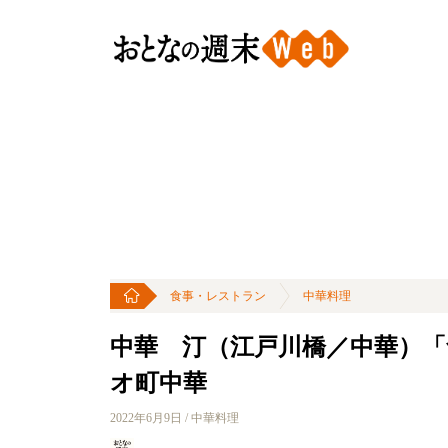
食事・レストラン
中華料理
中華 汀（江戸川橋／中華）
オ町中華
2022年6月9日 / 中華料理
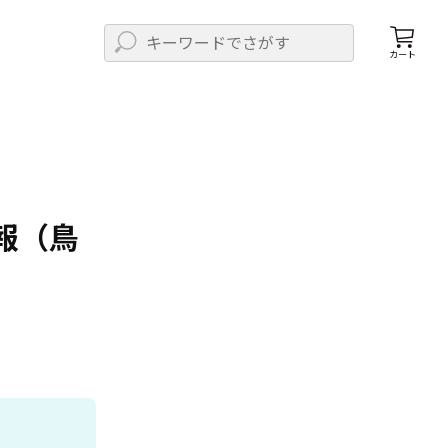
カート
報（鳥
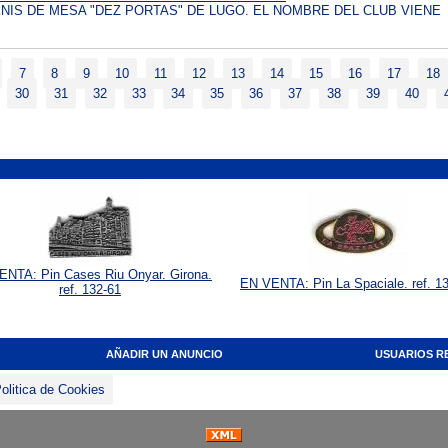
ENIS DE MESA "DEZ PORTAS" DE LUGO. EL NOMBRE DEL CLUB VIENE
7
8
9
10
11
12
13
14
15
16
17
18
30
31
32
33
34
35
36
37
38
39
40
ENTA: Pin Cases Riu Onyar. Girona.
EN VENTA: Pin La Spaciale. ref. 1
ref. 132-61
AÑADIR UN ANUNCIO
USUARIOS R
olitica de Cookies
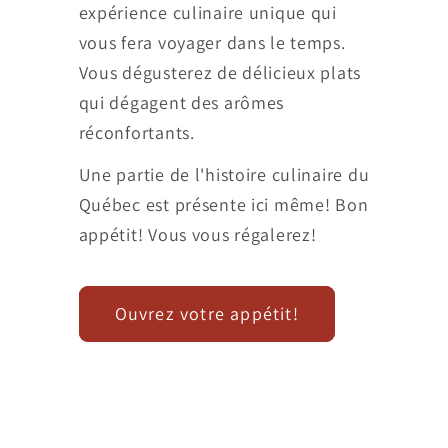
expérience culinaire unique qui
vous fera voyager dans le temps.
Vous dégusterez de délicieux plats
qui dégagent des arômes
réconfortants.
Une partie de l'histoire culinaire du
Québec est présente ici même! Bon
appétit! Vous vous régalerez!
Ouvrez votre appétit!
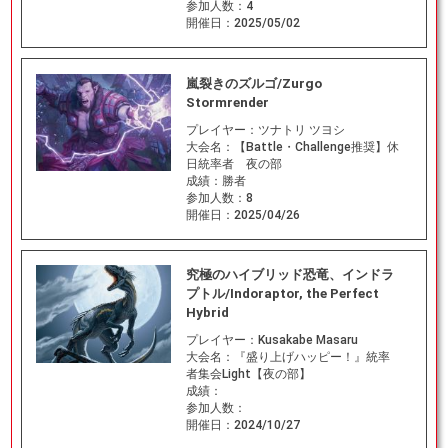
参加人数：
4
開催日：
2025/05/02
嵐裂きのズルゴ/Zurgo
Stormrender
プレイヤー：
ツナトリ ツヨシ
大会名：
【Battle・Challenge推奨】休
日統率者 夜の部
成績：
勝者
参加人数：
8
開催日：
2025/04/26
究極のハイブリッド恐竜、インドラ
プトル/Indoraptor, the Perfect
Hybrid
プレイヤー：
Kusakabe Masaru
大会名：
『盛り上げハッピー！』統率
者集会Light【夜の部】
成績：
参加人数：
開催日：
2024/10/27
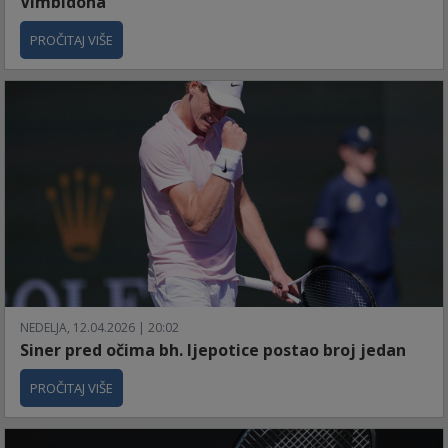
Vimbldona
PROČITAJ VIŠE
NEDELJA, 12.04.2026 | 20:02
Siner pred očima bh. ljepotice postao broj jedan
PROČITAJ VIŠE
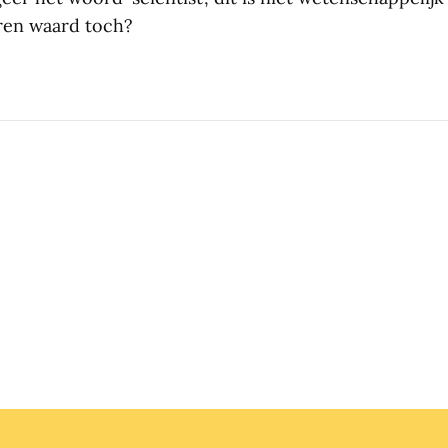
ren waard toch?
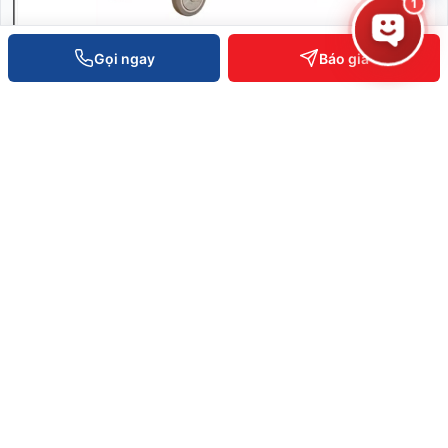
1
Gọi ngay
Báo giá
Xe đẩy hàng nhà kho
Liên hệ báo giá
XEM CHI TIẾT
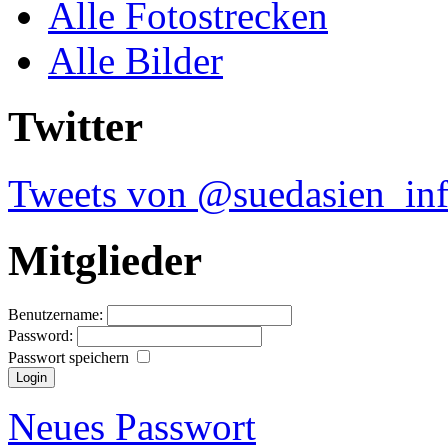
Alle Fotostrecken
Alle Bilder
Twitter
Tweets von @suedasien_in
Mitglieder
Benutzername:
Password:
Passwort speichern
Neues Passwort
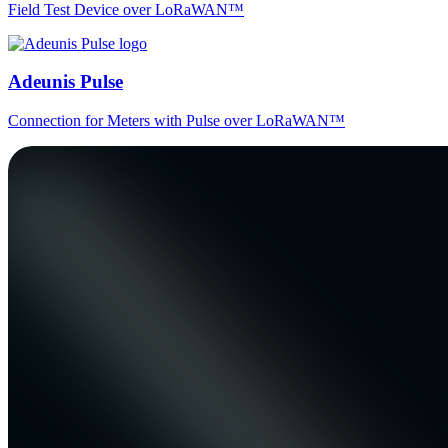
Field Test Device over LoRaWAN™
Adeunis Pulse
Connection for Meters with Pulse over LoRaWAN™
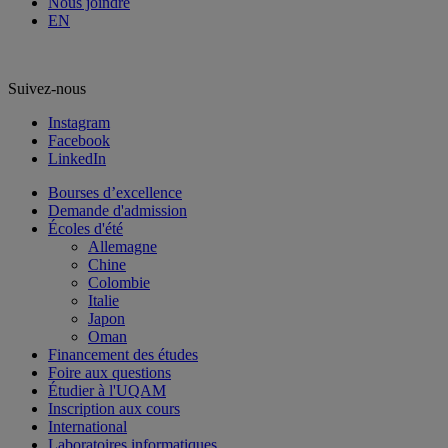
Nous joindre
EN
Suivez-nous
Instagram
Facebook
LinkedIn
Bourses d’excellence
Demande d'admission
Écoles d'été
Allemagne
Chine
Colombie
Italie
Japon
Oman
Financement des études
Foire aux questions
Étudier à l'UQAM
Inscription aux cours
International
Laboratoires informatiques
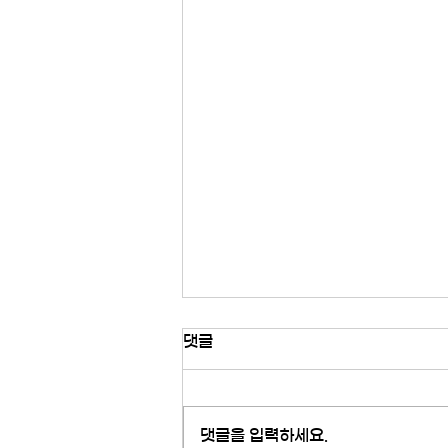
댓글
댓글을 입력하세요.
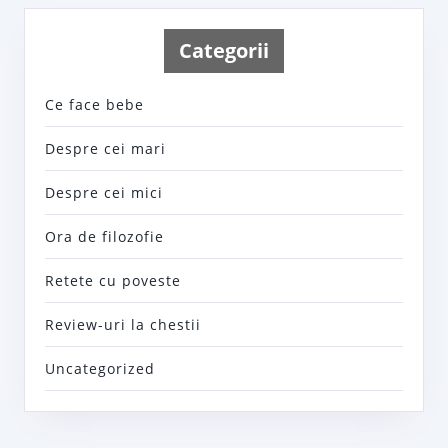
Categorii
Ce face bebe
Despre cei mari
Despre cei mici
Ora de filozofie
Retete cu poveste
Review-uri la chestii
Uncategorized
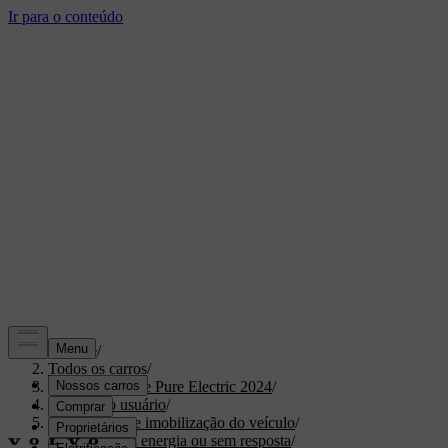
Suporte
/
Todos os carros
/
XC40 Recharge Pure Electric 2024
/
Manual do usuário
/
Recuperação e imobilização do veículo
/
Veículo sem energia ou sem resposta
/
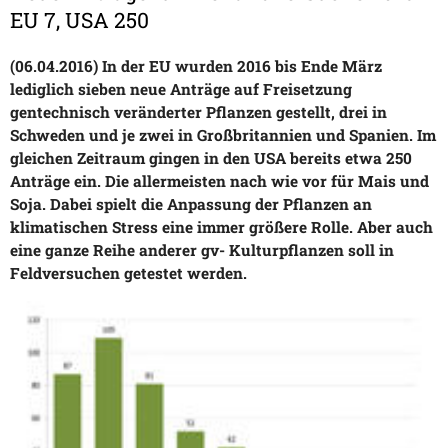
EU 7, USA 250
(06.04.2016) In der EU wurden 2016 bis Ende März
lediglich sieben neue Anträge auf Freisetzung
gentechnisch veränderter Pflanzen gestellt, drei in
Schweden und je zwei in Großbritannien und Spanien. Im
gleichen Zeitraum gingen in den USA bereits etwa 250
Anträge ein. Die allermeisten nach wie vor für Mais und
Soja. Dabei spielt die Anpassung der Pflanzen an
klimatischen Stress eine immer größere Rolle. Aber auch
eine ganze Reihe anderer gv- Kulturpflanzen soll in
Feldversuchen getestet werden.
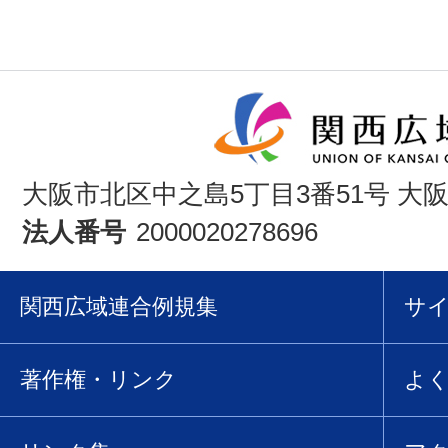
大阪市北区中之島5丁目3番51号 大
法人番号
2000020278696
関西広域連合例規集
サ
著作権・リンク
よ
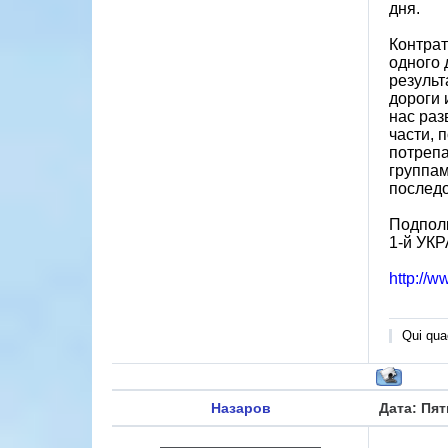
дня.
Контрат
одного 
результ
дороги 
нас раз
части, 
потрепа
группам
последо
Подпол
1-й УК
http://
Qui quae
Назаров
Дата: Пят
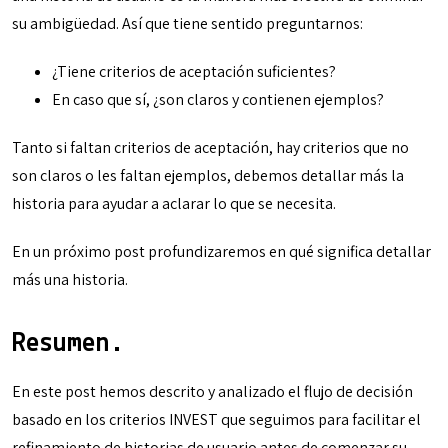
su ambigüedad. Así que tiene sentido preguntarnos:
¿Tiene criterios de aceptación suficientes?
En caso que sí, ¿son claros y contienen ejemplos?
Tanto si faltan criterios de aceptación, hay criterios que no
son claros o les faltan ejemplos, debemos detallar más la
historia para ayudar a aclarar lo que se necesita.
En un próximo post profundizaremos en qué significa detallar
más una historia.
Resumen.
En este post hemos descrito y analizado el flujo de decisión
basado en los criterios INVEST que seguimos para facilitar el
refinamiento de historias de usuario antes de comenzar su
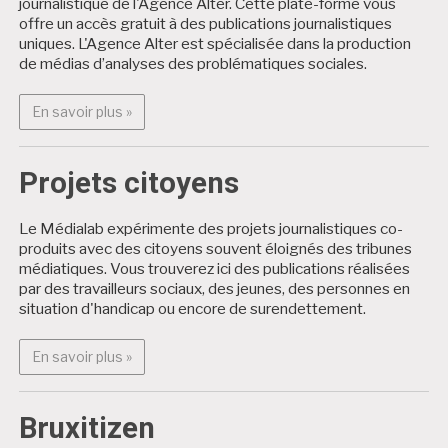
journalistique de l'Agence Alter. Cette plate-forme vous
offre un accès gratuit à des publications journalistiques
uniques. L'Agence Alter est spécialisée dans la production
de médias d’analyses des problématiques sociales.
En savoir plus : Alter Médialab
En savoir plus »
Projets citoyens
Le Médialab expérimente des projets journalistiques co-
produits avec des citoyens souvent éloignés des tribunes
médiatiques. Vous trouverez ici des publications réalisées
par des travailleurs sociaux, des jeunes, des personnes en
situation d'handicap ou encore de surendettement.
En savoir plus : Projets citoyens
En savoir plus »
Bruxitizen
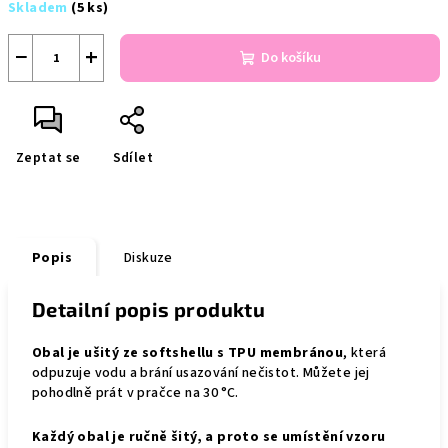
Skladem
(5 ks)
cena:
−
+
Do košíku
Zeptat se
Sdílet
Popis
Diskuze
Detailní popis produktu
Obal je ušitý ze softshellu s TPU membránou
, která
odpuzuje vodu a brání usazování nečistot. Můžete jej
pohodlně prát v pračce na 30 °C.
Každý obal je ručně šitý, a proto se umístění vzoru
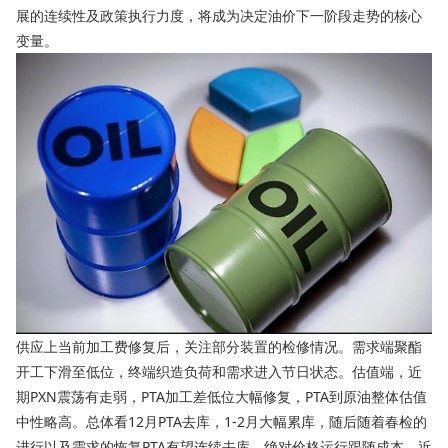
展的连续性及政策执行力度，将成为决定油价下一阶段走势的核心
变量。
供应上当前加工费修复后，关注部分装置的检修情况。需求端聚酯
开工下滑至低位，终端织造负荷和需求进入节日状态。估值端，近
期PXN震荡有走弱，PTA加工差低位大幅修复，PTA到原油整体估值
中性略高。总体看12月PTA去库，1-2月大幅累库，随后随着春检的
进行以及需求的恢复PTA有望连续去库。绝对价格运行跟随成本，近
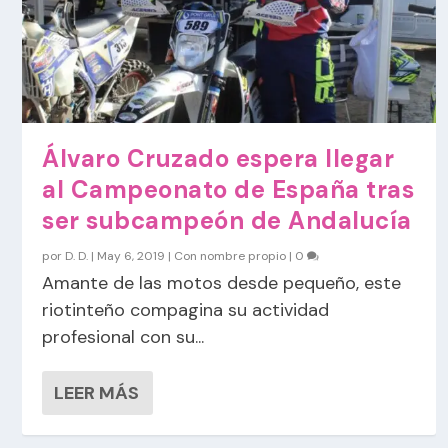
Álvaro Cruzado espera llegar
al Campeonato de España tras
ser subcampeón de Andalucía
por
D. D.
|
May 6, 2019
|
Con nombre propio
|
0
Amante de las motos desde pequeño, este
riotinteño compagina su actividad
profesional con su...
LEER MÁS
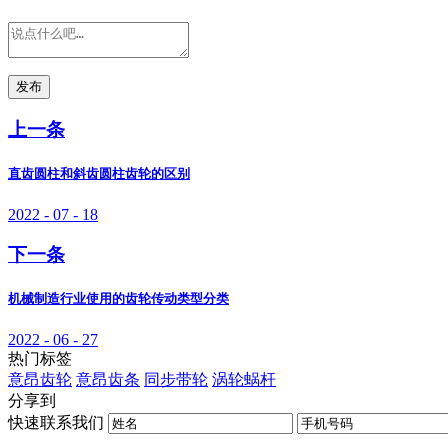
发布
上一条
直齿圆柱和斜齿圆柱齿轮的区别
2022 - 07 - 18
下一条
机械制造行业使用的齿轮传动类型分类
2022 - 06 - 27
热门标签
意昂齿轮
意昂齿条
同步带轮
涡轮蜗杆
分享到
快速联系我们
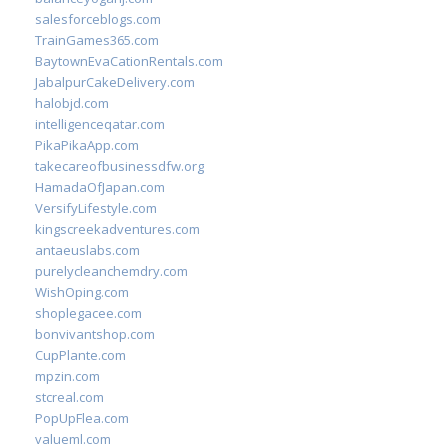
salesforceblogs.com
TrainGames365.com
BaytownEvaCationRentals.com
JabalpurCakeDelivery.com
halobjd.com
intelligenceqatar.com
PikaPikaApp.com
takecareofbusinessdfw.org
HamadaOfJapan.com
VersifyLifestyle.com
kingscreekadventures.com
antaeuslabs.com
purelycleanchemdry.com
WishOping.com
shoplegacee.com
bonvivantshop.com
CupPlante.com
mpzin.com
stcreal.com
PopUpFlea.com
valueml.com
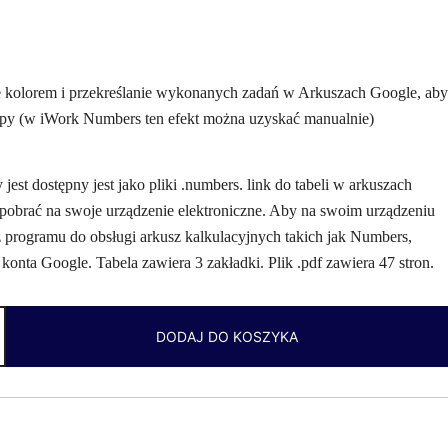
 kolorem i przekreślanie wykonanych zadań w Arkuszach Google, aby
ępy (w iWork Numbers ten efekt można uzyskać manualnie)
jest dostępny jest jako pliki .numbers. link do tabeli w arkuszach
 pobrać na swoje urządzenie elektroniczne. Aby na swoim urządzeniu
z programu do obsługi arkusz kalkulacyjnych takich jak Numbers,
onta Google. Tabela zawiera 3 zakładki. Plik .pdf zawiera 47 stron.
DODAJ DO KOSZYKA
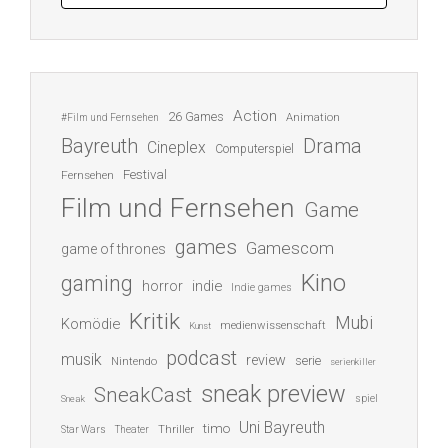
Action
26 Games
Animation
#Film und Fernsehen
Bayreuth
Drama
Cineplex
Computerspiel
Festival
Fernsehen
Film und Fernsehen
Game
games
Gamescom
game of thrones
Kino
gaming
indie
horror
Indie games
Kritik
Mubi
Komödie
medienwissenschaft
Kunst
podcast
musik
review
serie
Nintendo
serienkiller
sneak preview
SneakCast
spiel
Sneak
Uni Bayreuth
timo
Thriller
Star Wars
Theater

··········

Instructions for the listing above: set down every entry exactly and drop any image.

→ Task answer:
食事・レストラン
中華料理
中華 汀（江戸川橋／中華）
オ町中華
2022年6月9日 / 中華料理
カート
報（鳥
ENIS DE MESA "DEZ PORTAS" DE LUGO. EL NOMBRE DEL CLUB VIENE
7
8
9
10
11
12
13
14
15
16
17
18
30
31
32
33
34
35
36
37
38
39
40
ENTA: Pin Cases Riu Onyar. Girona.
EN VENTA: Pin La Spaciale. ref. 1
ref. 132-61
AÑADIR UN ANUNCIO
USUARIOS R
olitica de Cookies
expérience culinaire unique qui
vous fera voyager dans le temps.
Vous dégusterez de délicieux plats
qui dégagent des arômes
réconfortants.
Une partie de l'histoire culinaire du
Québec est présente ici même! Bon
appétit! Vous vous régalerez!
Ouvrez votre appétit!
参加人数：
4
開催日：
2025/05/02
嵐裂きのズルゴ/Zurgo
Stormrender
プレイヤー：
ツナトリ ツヨシ
大会名：
【Battle・Challenge推奨】休
日統率者 夜の部
成績：
勝者
参加人数：
8
開催日：
2025/04/26
究極のハイブリッド恐竜、インドラ
プトル/Indoraptor, the Perfect
Hybrid
プレイヤー：
Kusakabe Masaru
大会名：
『盛り上げハッピー！』統率
者集会Light【夜の部】
成績：
参加人数：
開催日：
2024/10/27
Vimbldona
PROČITAJ VIŠE
NEDELJA, 12.04.2026 | 20:02
Siner pred očima bh. ljepotice postao broj jedan
PROČITAJ VIŠE
ren waard toch?
1
Gọi ngay
Báo giá
Xe đẩy hàng nhà kho
Liên hệ báo giá
XEM CHI TIẾT
Alle Fotostrecken
Alle Bilder
Twitter
Tweets von @suedasien_in
Mitglieder
Benutzername:
Password:
Passwort speichern
Neues Passwort
Field Test Device over LoRaWAN™
Adeunis Pulse
Connection for Meters with Pulse over LoRaWAN™
Nous joindre
EN
Suivez-nous
Instagram
Facebook
LinkedIn
Bourses d’excellence
Demande d'admission
Écoles d'été
Allemagne
Chine
Colombie
Italie
Japon
Oman
Financement des études
Foire aux questions
Étudier à l'UQAM
Inscription aux cours
International
Laboratoires informatiques
댓글
댓글을 입력하세요.
Categorii
Ce face bebe
Despre cei mari
Despre cei mici
Ora de filozofie
Retete cu poveste
Review-uri la chestii
Uncategorized
Suporte
/
Todos os carros
/
XC40 Recharge Pure Electric 2024
/
Manual do usuário
/
Recuperação e imobilização do veículo
/
Veículo sem energia ou sem resposta
/
EU 7, USA 250
(06.04.2016) In der EU wurden 2016 bis Ende März
lediglich sieben neue Anträge auf Freisetzung
gentechnisch veränderter Pflanzen gestellt, drei in
Schweden und je zwei in Großbritannien und Spanien. Im
gleichen Zeitraum gingen in den USA bereits etwa 250
Anträge ein. Die allermeisten nach wie vor für Mais und
Soja. Dabei spielt die Anpassung der Pflanzen an
klimatischen Stress eine immer größere Rolle. Aber auch
eine ganze Reihe anderer gv- Kulturpflanzen soll in
Feldversuchen getestet werden.
大阪市北区中之島5丁目3番51号 大
法人番号
2000020278696
関西広域連合例規集
サ
著作権・リンク
よ
дня.
Контрат
одного 
результ
дороги 
нас раз
части, 
потрепа
группам
последо
Подпол
1-й УК
http://
Qui quae
Назаров
Дата: Пят
su ambigüedad. Así que tiene sentido preguntarnos:
¿Tiene criterios de aceptación suficientes?
En caso que sí, ¿son claros y contienen ejemplos?
Tanto si faltan criterios de aceptación, hay criterios que no
son claros o les faltan ejemplos, debemos detallar más la
historia para ayudar a aclarar lo que se necesita.
En un próximo post profundizaremos en qué significa detallar
más una historia.
Resumen.
En este post hemos descrito y analizado el flujo de decisión
basado en los criterios INVEST que seguimos para facilitar el
refinamiento de historias de usuario antes de comenzar su
journalistique de l'Agence Alter. Cette plate-forme vous
offre un accès gratuit à des publications journalistiques
uniques. L'Agence Alter est spécialisée dans la production
de médias d’analyses des problématiques sociales.
En savoir plus : Alter Médialab
En savoir plus »
Projets citoyens
Le Médialab expérimente des projets journalistiques co-
produits avec des citoyens souvent éloignés des tribunes
médiatiques. Vous trouverez ici des publications réalisées
par des travailleurs sociaux, des jeunes, des personnes en
situation d'handicap ou encore de surendettement.
En savoir plus : Projets citoyens
En savoir plus »
Bruxitizen
Skladem
(5 ks)
cena:
−
+
Do košíku
Zeptat se
Sdílet
Popis
Diskuze
Detailní popis produktu
Obal je ušitý ze softshellu s TPU membránou
, která
odpuzuje vodu a brání usazování nečistot. Můžete jej
pohodlně prát v pračce na 30 °C.
Každý obal je ručně šitý, a proto se umístění vzoru
展的连续性及政策执行力度，将成为决定油价下一阶段走势的核心
变量。
供应上当前加工费修复后，关注部分装置的检修情况。需求端聚酯
开工下滑至低位，终端织造负荷和需求进入节日状态。估值端，近
期PXN震荡有走弱，PTA加工差低位大幅修复，PTA到原油整体估值
中性略高。总体看12月PTA去库，1-2月大幅累库，随后随着春检的
进行以及需求的恢复PTA有望连续去库。绝对价格运行跟随成本，近
Álvaro Cruzado espera llegar
al Campeonato de España tras
ser subcampeón de Andalucía
por
D. D.
|
May 6, 2019
|
Con nombre propio
|
0
Amante de las motos desde pequeño, este
riotinteño compagina su actividad
profesional con su...
LEER MÁS
发布
上一条
直齿圆柱和斜齿圆柱齿轮的区别
2022 - 07 - 18
下一条
机械制造行业使用的齿轮传动类型分类
2022 - 06 - 27
热门标签
意昂齿轮
意昂齿条
同步带轮
涡轮蜗杆
分享到
快速联系我们
salesforceblogs.com
TrainGames365.com
BaytownEvaCationRentals.com
JabalpurCakeDelivery.com
halobjd.com
intelligenceqatar.com
PikaPikaApp.com
takecareofbusinessdfw.org
HamadaOfJapan.com
VersifyLifestyle.com
kingscreekadventures.com
antaeuslabs.com
purelycleanchemdry.com
WishOping.com
shoplegacee.com
bonvivantshop.com
CupPlante.com
mpzin.com
stcreal.com
PopUpFlea.com
valueml.com
 kolorem i przekreślanie wykonanych zadań w Arkuszach Google, aby
ępy (w iWork Numbers ten efekt można uzyskać manualnie)
jest dostępny jest jako pliki .numbers. link do tabeli w arkuszach
 pobrać na swoje urządzenie elektroniczne. Aby na swoim urządzeniu
z programu do obsługi arkusz kalkulacyjnych takich jak Numbers,
onta Google. Tabela zawiera 3 zakładki. Plik .pdf zawiera 47 stron.
DODAJ DO KOSZYKA
Action
26 Games
Animation
#Film und Fernsehen
Bayreuth
Drama
Cineplex
Computerspiel
Festival
Fernsehen
Film und Fernsehen
Game
games
Gamescom
game of thrones
Kino
gaming
indie
horror
Indie games
Kritik
Mubi
Komödie
medienwissenschaft
Kunst
podcast
musik
review
serie
Nintendo
serienkiller
sneak preview
SneakCast
spiel
Sneak
Uni Bayreuth
timo
Thriller
Star Wars
Theater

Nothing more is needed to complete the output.